Friday, October 22, 1999

Fidelity opens talks for access road

State funding sought for connector to headquarters

The Cincinnati Enquirer

        COVINGTON — Fidelity Investments has revived plans for a new connector road to its Covington regional headquarters.

        It could mean more jobs for the region.

        Executives from Fidelity, one of the world's largest investment firms, recently met with state and local officials to talk about securing state money to build the road.

        Fidelity operates a 2,000-employee office and mail-sort complex in Covington atop a hill that sits along Interstate 275 and between Ky. 16 and 17, known respectively as Taylor Mill Road and Madison Pike.

        The company said it wants the road to improve access and traffic flows to its Midwest regional headquarters and so it can possibly expand in the future, said State Rep. Tom Kerr, D-Taylor Mill.

        Mr. Kerr and officials from Taylor Mill and Covington recently met with Fidelity executives to discuss the road.

        Fidelity spokesman Kevin Canafax could not be reached Thursday, but Mr. Kerr said the company is interested in a road that would lead from its operation down to Ky. 17, which is west of its headquarters, or north to Howard Litzler Boulevard, an existing connector between Ky. 17 and Ky. 16.

        Fidelity now has only one access road off of Ky. 16.

        “Fidelity has always been interested in expanding and they would like another road to their facility,” Mr. Kerr said. “Right now they're exploring the possibilities.”

        Fidelity first began lobbying Gov. Paul Patton and state lawmakers for the road in 1995. It was placed in the state's six-year road plan shortly after, but was pulled from the plan in 1998 by Mr. Patton.

        At the time Mr. Patton said concern and opposition from local lawmakers and residents basically killed the project.

        Construction of the road would have forced the demolition of homes along West Grand Avenue, which is in Taylor Mill but just down the hill from Fidelity.

        Mr. Kerr said Fidelity is now committed to seeking a route that would not run through any residential areas.

        “Fidelity really just wants to open up conversations and go about this in the correct way this time,” said Mr. Kerr, one of the local lawmakers who previously opposed the road.

        Mr. Kerr said he would be open to supporting the road as long as some conditions were met, including making sure no homes were taken.

        “Certainly Fidelity is a good corporate entity here in Northern Kentucky,” Mr. Kerr said. “They have a lot of jobs in Covington and some very well-paying jobs. If we could help them expand that would be wonderful.

        “But we would have to weigh that against the costs of the construction and the impact that might have on neighboring property owners,” he said.

        Mr. Kerr said Fidelity talked about seeking the road as part of an economic development incentive package. The company did not talk specifics about any expansion plans but it's doubtful the state would spend money to build the road unless it would help create jobs.

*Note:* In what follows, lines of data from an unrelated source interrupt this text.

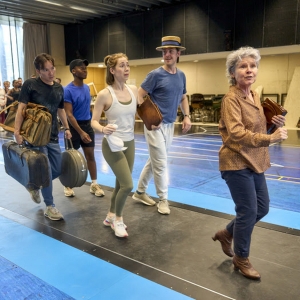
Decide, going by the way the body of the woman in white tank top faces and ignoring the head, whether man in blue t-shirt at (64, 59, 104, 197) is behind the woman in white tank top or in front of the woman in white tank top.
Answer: behind

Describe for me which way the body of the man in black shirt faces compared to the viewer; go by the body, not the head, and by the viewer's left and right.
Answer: facing the viewer and to the right of the viewer

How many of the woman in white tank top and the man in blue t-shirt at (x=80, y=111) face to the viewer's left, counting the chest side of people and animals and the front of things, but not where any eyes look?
0

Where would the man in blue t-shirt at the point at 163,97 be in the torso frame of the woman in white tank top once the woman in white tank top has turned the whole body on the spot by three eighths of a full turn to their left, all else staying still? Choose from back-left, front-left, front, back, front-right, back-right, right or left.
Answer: front-right

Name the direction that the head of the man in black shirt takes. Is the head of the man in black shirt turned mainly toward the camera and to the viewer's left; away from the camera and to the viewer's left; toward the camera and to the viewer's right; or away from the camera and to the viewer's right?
toward the camera and to the viewer's right

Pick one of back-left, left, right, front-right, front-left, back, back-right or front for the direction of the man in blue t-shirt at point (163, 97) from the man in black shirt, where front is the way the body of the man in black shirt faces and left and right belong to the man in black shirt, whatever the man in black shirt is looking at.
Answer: front-left

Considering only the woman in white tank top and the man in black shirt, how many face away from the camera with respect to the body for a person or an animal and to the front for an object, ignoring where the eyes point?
0

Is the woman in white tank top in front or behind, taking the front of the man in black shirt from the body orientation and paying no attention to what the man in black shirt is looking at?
in front

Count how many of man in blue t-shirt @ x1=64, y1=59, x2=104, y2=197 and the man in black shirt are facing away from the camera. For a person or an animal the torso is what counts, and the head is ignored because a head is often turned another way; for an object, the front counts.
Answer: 0

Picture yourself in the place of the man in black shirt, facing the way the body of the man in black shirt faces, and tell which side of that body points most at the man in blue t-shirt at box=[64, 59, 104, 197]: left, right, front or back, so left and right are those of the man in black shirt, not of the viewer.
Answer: left

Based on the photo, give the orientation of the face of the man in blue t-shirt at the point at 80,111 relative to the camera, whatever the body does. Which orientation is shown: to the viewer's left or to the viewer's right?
to the viewer's right
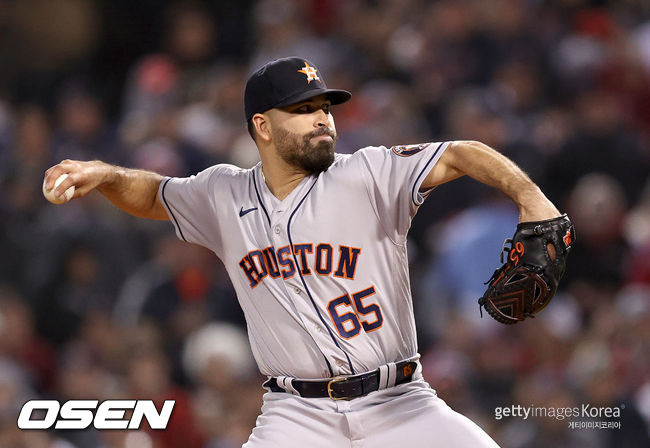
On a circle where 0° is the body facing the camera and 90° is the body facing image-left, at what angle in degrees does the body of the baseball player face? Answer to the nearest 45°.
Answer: approximately 0°
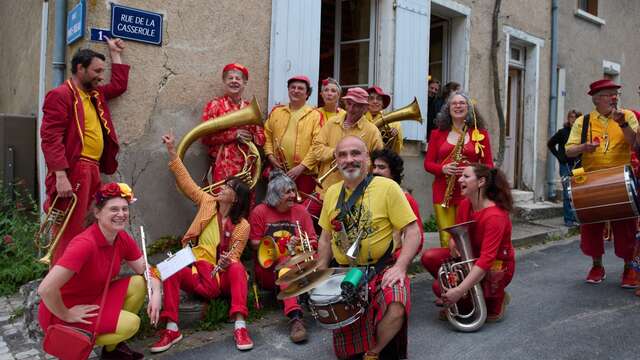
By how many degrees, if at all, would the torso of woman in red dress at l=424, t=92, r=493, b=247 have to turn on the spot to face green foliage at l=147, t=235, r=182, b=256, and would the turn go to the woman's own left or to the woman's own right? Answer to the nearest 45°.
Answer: approximately 90° to the woman's own right

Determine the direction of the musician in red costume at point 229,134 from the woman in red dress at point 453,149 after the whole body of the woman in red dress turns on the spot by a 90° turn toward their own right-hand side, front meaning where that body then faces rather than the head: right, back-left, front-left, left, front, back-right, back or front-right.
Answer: front

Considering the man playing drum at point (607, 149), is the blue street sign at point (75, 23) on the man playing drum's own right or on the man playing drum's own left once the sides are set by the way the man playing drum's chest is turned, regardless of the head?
on the man playing drum's own right

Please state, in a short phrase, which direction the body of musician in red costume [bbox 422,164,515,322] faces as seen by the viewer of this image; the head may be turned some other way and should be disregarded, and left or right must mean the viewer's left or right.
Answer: facing to the left of the viewer

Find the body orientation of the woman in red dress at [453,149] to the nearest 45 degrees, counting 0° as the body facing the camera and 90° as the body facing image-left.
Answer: approximately 0°

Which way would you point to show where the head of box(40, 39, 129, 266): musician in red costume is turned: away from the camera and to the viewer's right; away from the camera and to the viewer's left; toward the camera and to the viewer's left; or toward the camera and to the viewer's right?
toward the camera and to the viewer's right

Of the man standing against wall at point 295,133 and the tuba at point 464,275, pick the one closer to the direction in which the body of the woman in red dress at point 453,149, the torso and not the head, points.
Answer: the tuba

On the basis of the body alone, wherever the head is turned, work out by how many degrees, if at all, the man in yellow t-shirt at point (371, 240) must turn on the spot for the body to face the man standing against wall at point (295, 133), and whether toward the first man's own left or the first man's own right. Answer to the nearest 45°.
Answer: approximately 135° to the first man's own right
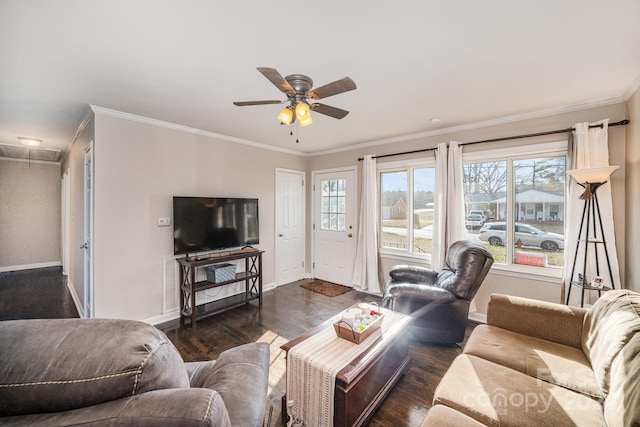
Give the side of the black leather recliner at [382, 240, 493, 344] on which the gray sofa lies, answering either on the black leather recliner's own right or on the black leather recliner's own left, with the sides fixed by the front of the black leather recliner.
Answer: on the black leather recliner's own left

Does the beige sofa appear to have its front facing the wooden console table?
yes

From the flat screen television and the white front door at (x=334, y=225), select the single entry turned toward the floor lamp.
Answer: the flat screen television

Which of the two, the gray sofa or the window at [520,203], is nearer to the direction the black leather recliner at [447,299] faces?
the gray sofa

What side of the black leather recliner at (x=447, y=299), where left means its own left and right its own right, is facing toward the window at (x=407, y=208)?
right

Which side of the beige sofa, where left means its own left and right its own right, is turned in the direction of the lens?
left

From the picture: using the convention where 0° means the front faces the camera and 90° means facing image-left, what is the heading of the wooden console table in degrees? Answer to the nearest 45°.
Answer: approximately 315°

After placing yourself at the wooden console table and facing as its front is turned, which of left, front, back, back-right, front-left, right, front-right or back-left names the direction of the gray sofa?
front-right

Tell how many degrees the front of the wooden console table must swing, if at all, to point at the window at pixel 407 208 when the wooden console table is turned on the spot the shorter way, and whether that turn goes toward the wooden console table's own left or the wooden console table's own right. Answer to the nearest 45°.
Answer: approximately 45° to the wooden console table's own left

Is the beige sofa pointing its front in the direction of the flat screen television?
yes

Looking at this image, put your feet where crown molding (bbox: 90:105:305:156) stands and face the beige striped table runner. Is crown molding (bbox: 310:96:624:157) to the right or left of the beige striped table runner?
left

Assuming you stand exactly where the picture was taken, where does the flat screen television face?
facing the viewer and to the right of the viewer

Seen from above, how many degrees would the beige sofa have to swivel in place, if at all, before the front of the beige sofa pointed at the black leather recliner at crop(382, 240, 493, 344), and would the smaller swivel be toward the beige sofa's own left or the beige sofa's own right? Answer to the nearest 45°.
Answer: approximately 45° to the beige sofa's own right

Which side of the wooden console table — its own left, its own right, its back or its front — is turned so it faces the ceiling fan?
front

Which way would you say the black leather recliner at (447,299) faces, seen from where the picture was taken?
facing to the left of the viewer

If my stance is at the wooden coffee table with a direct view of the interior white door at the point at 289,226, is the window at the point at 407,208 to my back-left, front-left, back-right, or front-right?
front-right

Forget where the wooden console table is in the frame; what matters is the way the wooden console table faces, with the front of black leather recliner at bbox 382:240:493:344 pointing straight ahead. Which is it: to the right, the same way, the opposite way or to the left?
the opposite way

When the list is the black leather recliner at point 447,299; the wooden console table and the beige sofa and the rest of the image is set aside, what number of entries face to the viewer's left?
2
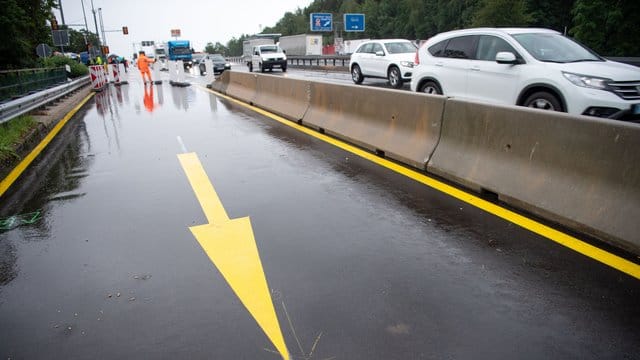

        Fidelity has long said it would like to expand and add jobs in Covington. The company advertises almost non-stop for employees in this area.

        Officials from Covington and Taylor Mill did not return calls to comment Thursday.

        Taylor Mill had previously opposed the road when it was going through the West Grand Avenue neighborhood. Covington, however, had supported it.

        Mr. Kerr said Fidelity did not say when it would ask state leaders that the road be funded and built.

        “There's nothing imminent at this point,” he said. “They are just opening up some dis cussions and exploring all the possibilities.”

        Mr. Kerr said he did not know at this point how much the road would cost.